Jérôme Leroy, La grande môme

 
"C'est moi que l'on voit, planté sur les trottoirs de Vincennes, comparant de vieilles cartes postales avec les endroits qui leur ont succédé. Plutôt suspect, et semblant préparer une effraction - en fait, c'en est bien d'une qu'il s'agit, mais pratiquée dans les clôtures du temps. J'aurais bonne mine si quelque policier curieux s'intriguait de mon manège et me posait des questions ! Comment lui expliquer ce que je m'explique si malaisément moi-même ? Comme preuves de mon innocence (y compris le sens de simplicité d'esprit, de douce manie), je ne pourrais que lui tendre mes cartes postales timbrées d'une semeuse pâlie et porteuses d'un message dont les destinataires ont rejoint les vieilles lunes."
André Hardellet, Donnez-moi le temps 

* * *

En un siècle, les voitures ont bien sûr remplacé les piétons… Mais regardez, sur la photo récente, le chien couché à droite. Il pourrait bien s'agir de celui de la carte postale, centenaire donc un peu fatigué quand même, qui se serait faufilé par une brèche dans les clôtures du temps. Ou alors son fantôme serein et bienveillant…

samedi 17 mai 2014

Promenades (5)


"Plus que tout m'attiraient les terrains insidieusement vagues que la végétation, l'habitat misérable et des murs en ruine se disputaient, les demeures aux grilles rouillées que condamne une mystérieuse quarantaine depuis le départ de leurs locataires.
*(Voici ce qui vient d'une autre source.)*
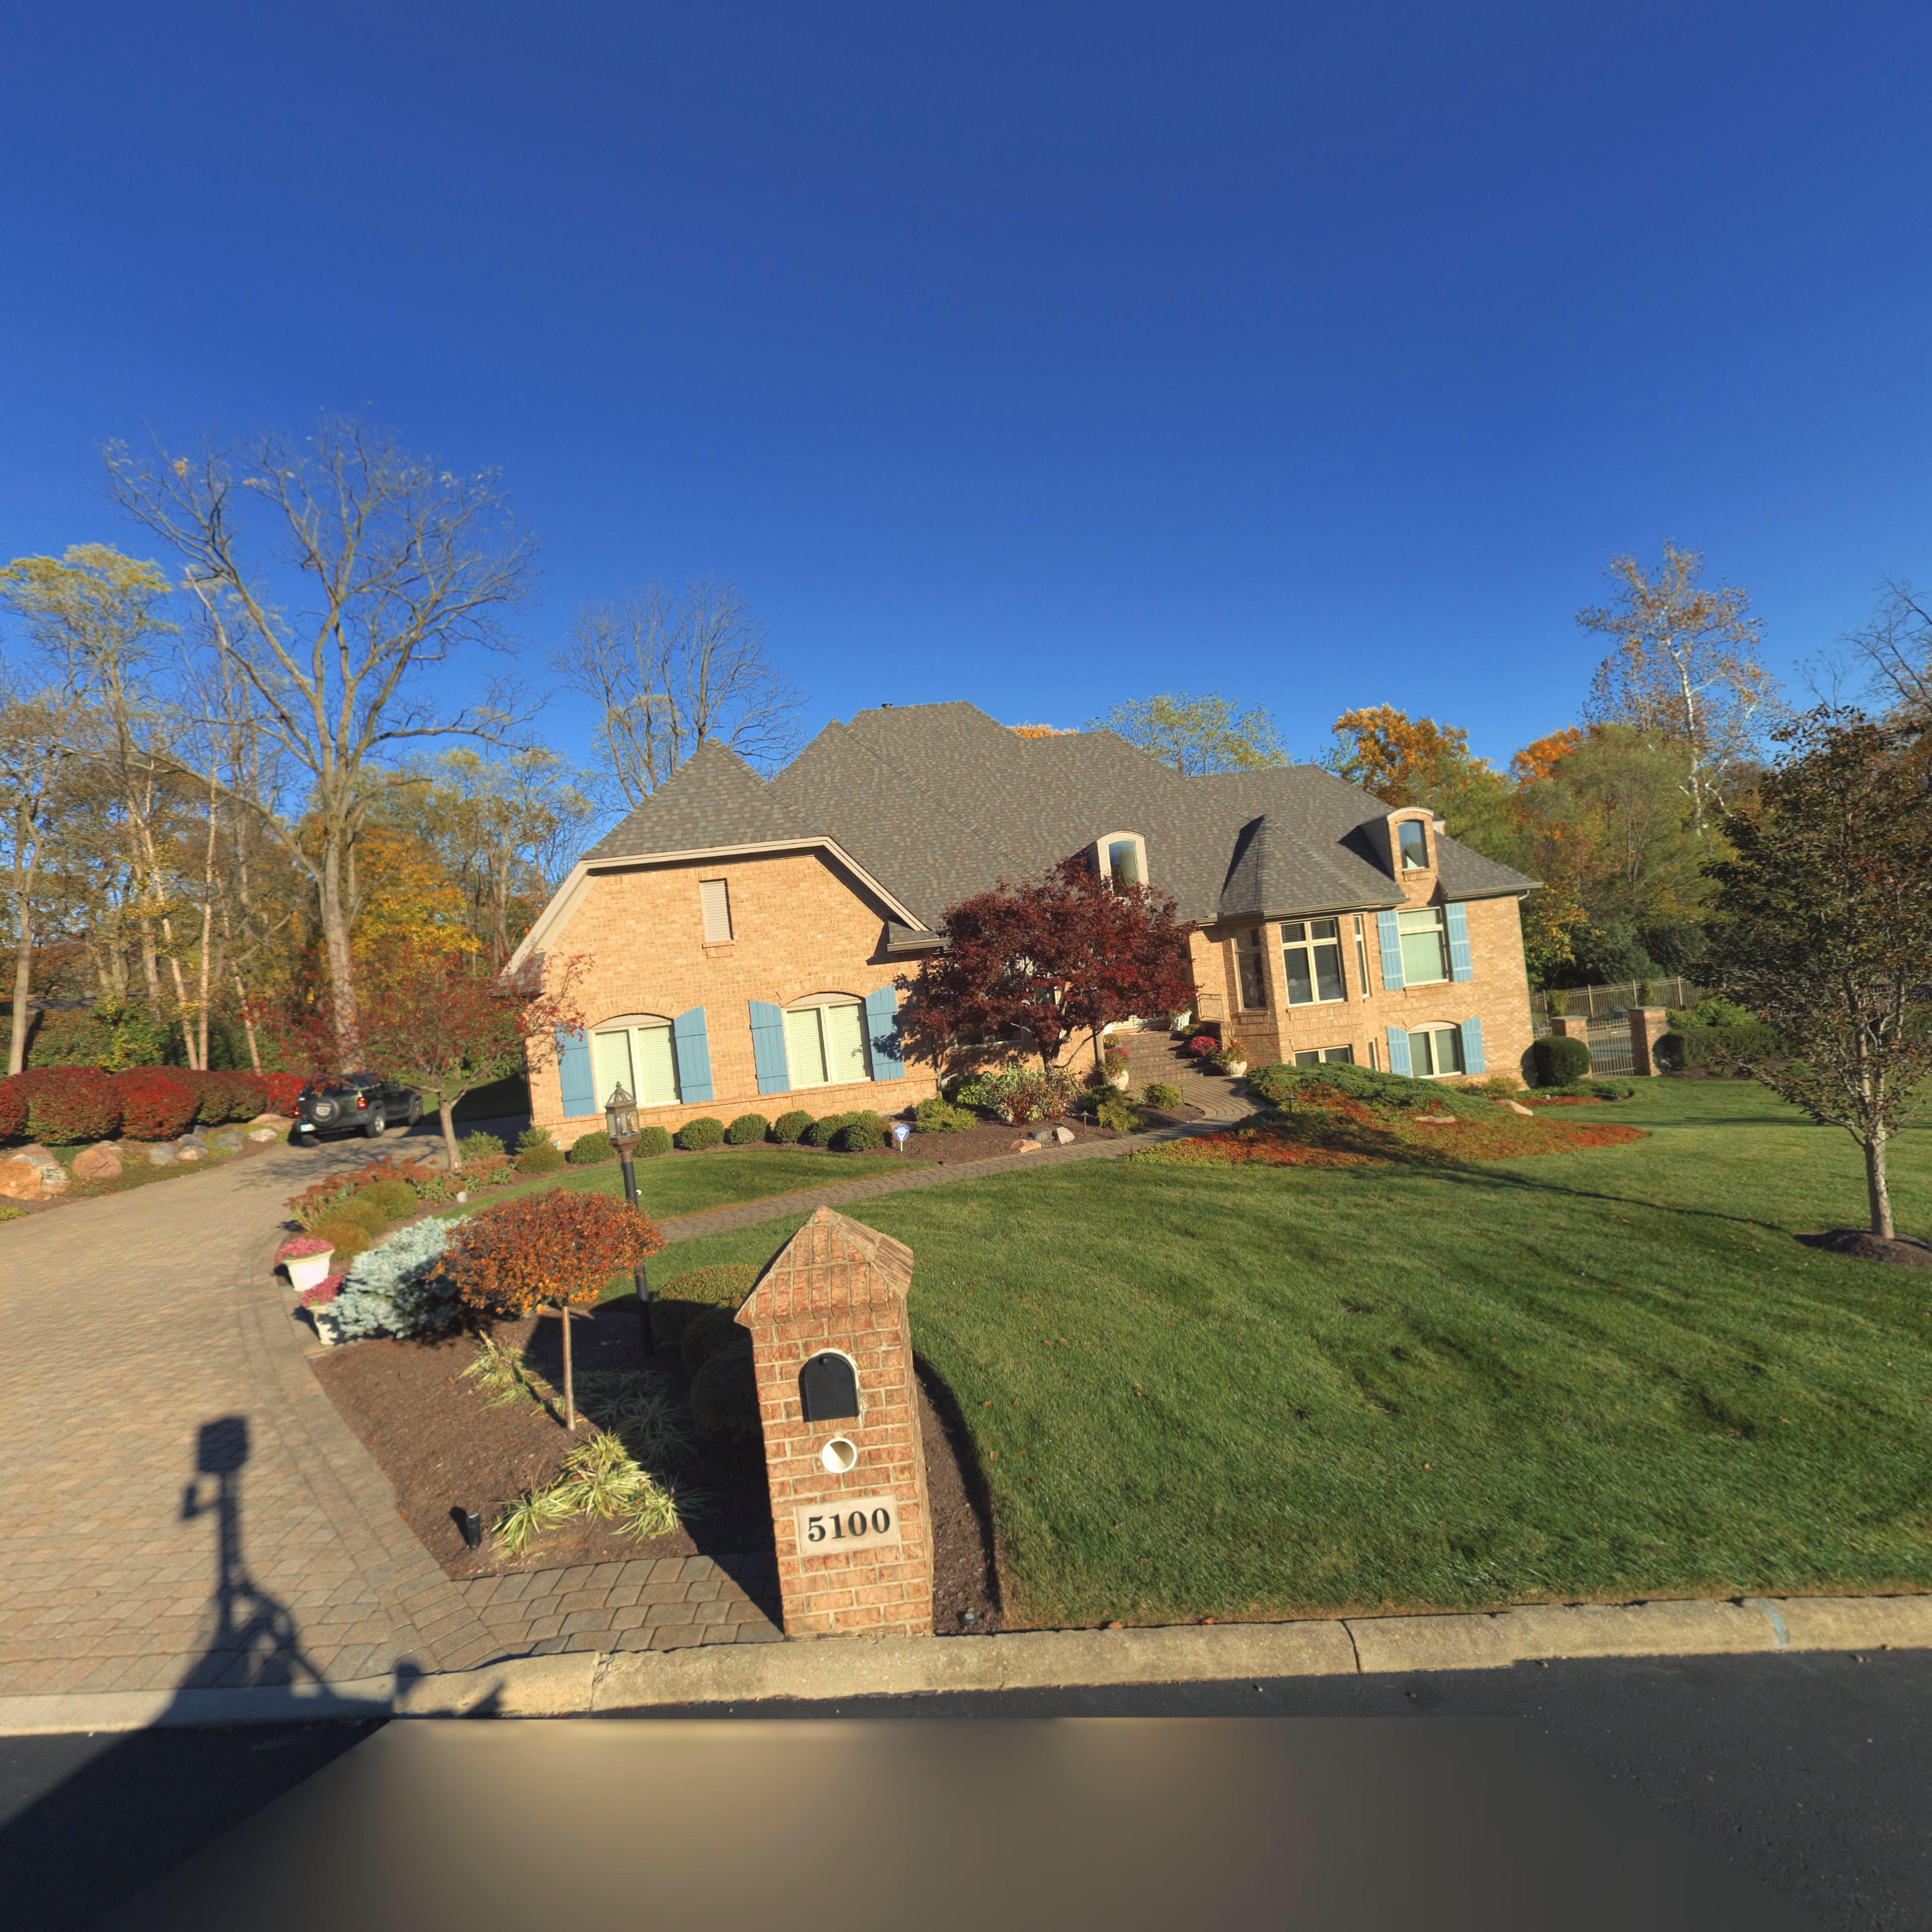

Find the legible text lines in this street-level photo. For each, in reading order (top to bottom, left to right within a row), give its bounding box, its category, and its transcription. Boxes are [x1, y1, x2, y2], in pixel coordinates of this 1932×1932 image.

[805, 1504, 894, 1546] StreetNumber: 5100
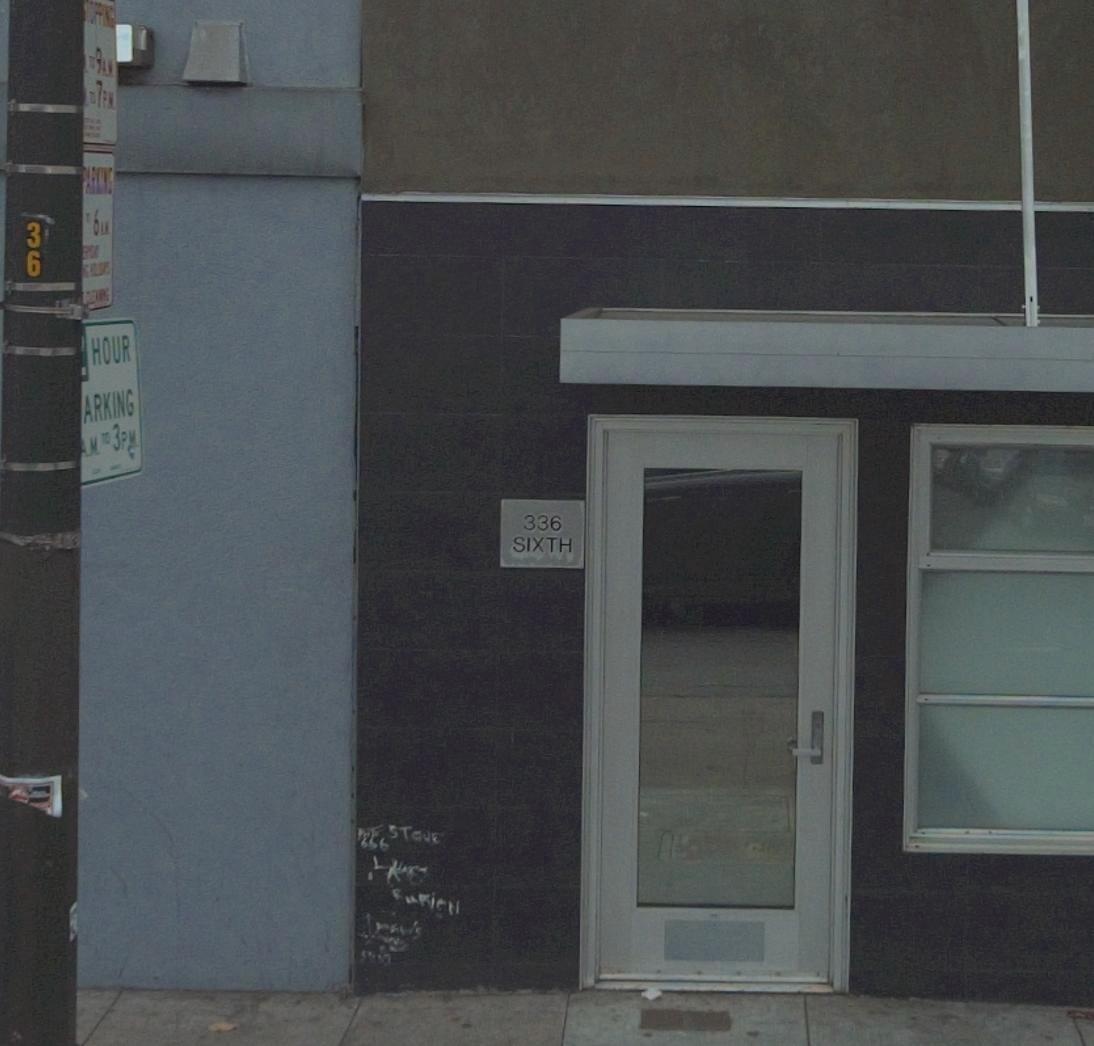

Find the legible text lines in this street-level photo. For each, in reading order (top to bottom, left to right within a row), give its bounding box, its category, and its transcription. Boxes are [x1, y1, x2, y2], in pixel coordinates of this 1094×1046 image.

[92, 43, 105, 77] None: 9
[91, 77, 106, 111] None: 7
[90, 206, 102, 239] None: 6
[22, 217, 46, 282] None: 36
[88, 331, 135, 369] None: HOUR
[81, 385, 138, 427] None: ARKING
[86, 420, 139, 459] None: M. TO 3 P *
[522, 512, 564, 533] StreetNumber: 336
[511, 534, 574, 555] StreetName: SIXTH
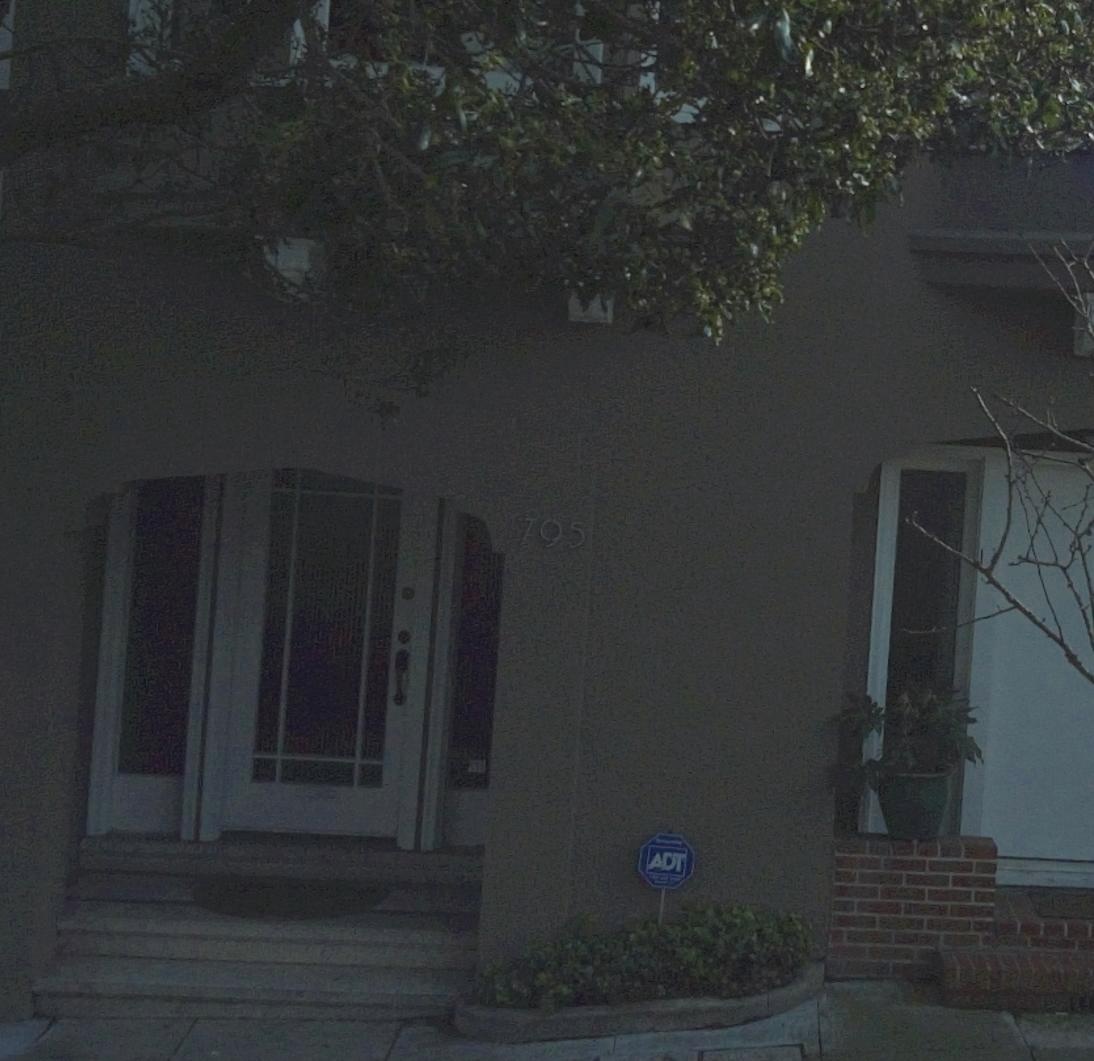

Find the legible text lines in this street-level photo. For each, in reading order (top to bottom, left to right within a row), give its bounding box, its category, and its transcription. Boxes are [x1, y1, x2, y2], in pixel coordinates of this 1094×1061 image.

Je me plantais devant elles, et la machine à produire l'imaginaire se mettait en marche. Toute la famille avait dû s'en aller inopinément, un jour qu'aucun signe funeste n'avait marqué en apparence. Eux aussi avaient eu l'intention de se promener, sans doute, puis un événement était survenu qui les avait inexplicablement retardés, au Pré Catelan ou dans les vergers de Montreuil. Peut-être même avaient-ils pénétré à leur insu dans un univers calqué sur le nôtre mais où le temps s'écoulait autrement, et y poursuivaient-ils leur journée de loisir ; puis, par mégarde, ils franchiraient la ligne de démarcation en sens inverse. Ils allaient revenir, sous leurs vêtements d'autrefois, n'ayant vieilli que de quelques heures pendant cette absence on ne peut plus illégale. Qui sait si je n'assisterais pas à leur surprise devant le changement de décor et la difficulté à faire tourner les portes sur leurs gonds ?..."

André Hardellet, La promenade imaginaire

jeudi 8 mai 2014

Le tremplin et le saut



"La recherche de certains lieux et celle du temps non pas perdu, mais suspendu, sont si bien entremêlées dans ma mémoire qu'elles se confondent. L'une est un tremplin, l’autre le saut: les séparer serait tricherie."